- _EXERCISE BRIEF_:
Please report every line of the material below that contains the word "where", copying each such line in full.

- _RECORD EXTRACTS_:

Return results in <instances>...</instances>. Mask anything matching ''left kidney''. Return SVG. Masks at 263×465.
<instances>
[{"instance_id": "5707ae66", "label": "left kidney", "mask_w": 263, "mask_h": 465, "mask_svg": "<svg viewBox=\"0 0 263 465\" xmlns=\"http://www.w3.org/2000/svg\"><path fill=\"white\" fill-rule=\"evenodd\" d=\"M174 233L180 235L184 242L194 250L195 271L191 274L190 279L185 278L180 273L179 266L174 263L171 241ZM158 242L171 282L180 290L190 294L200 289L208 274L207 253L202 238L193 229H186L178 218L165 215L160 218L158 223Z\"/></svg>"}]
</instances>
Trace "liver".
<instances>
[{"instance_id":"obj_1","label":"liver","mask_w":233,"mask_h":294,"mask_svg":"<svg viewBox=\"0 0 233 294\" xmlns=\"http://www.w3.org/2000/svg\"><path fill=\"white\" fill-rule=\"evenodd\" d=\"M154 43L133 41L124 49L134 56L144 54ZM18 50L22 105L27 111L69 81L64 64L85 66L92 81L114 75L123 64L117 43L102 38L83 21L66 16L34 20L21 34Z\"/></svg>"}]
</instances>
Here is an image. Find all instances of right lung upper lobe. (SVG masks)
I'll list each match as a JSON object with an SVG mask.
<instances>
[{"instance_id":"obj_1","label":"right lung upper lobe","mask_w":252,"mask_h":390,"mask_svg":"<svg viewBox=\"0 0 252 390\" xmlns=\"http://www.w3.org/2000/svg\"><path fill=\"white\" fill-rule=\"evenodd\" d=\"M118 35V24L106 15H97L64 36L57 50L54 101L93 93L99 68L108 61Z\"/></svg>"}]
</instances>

==

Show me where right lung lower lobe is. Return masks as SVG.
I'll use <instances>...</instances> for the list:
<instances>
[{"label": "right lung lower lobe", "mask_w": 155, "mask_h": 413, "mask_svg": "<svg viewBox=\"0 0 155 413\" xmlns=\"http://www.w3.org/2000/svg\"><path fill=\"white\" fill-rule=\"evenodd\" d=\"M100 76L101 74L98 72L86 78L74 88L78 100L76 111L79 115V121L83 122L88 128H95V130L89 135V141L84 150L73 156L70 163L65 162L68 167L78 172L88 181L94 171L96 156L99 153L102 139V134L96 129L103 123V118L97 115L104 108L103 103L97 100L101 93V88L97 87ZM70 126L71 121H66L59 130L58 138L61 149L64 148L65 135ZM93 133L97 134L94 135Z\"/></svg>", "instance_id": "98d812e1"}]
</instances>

==

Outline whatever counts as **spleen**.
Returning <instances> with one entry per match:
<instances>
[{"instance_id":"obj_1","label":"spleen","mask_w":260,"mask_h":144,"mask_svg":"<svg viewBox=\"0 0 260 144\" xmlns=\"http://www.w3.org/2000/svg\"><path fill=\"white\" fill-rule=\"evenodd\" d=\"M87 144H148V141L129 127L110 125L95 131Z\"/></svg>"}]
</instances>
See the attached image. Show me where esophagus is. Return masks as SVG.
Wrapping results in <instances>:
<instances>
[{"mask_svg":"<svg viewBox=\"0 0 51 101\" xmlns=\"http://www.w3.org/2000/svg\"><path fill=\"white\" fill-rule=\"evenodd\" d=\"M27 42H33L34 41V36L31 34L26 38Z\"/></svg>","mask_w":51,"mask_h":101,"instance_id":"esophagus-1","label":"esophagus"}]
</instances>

- _ANSWER_:
Show me where right lung lower lobe is. Return masks as SVG.
See the attached image. Show me where esophagus is. Return masks as SVG.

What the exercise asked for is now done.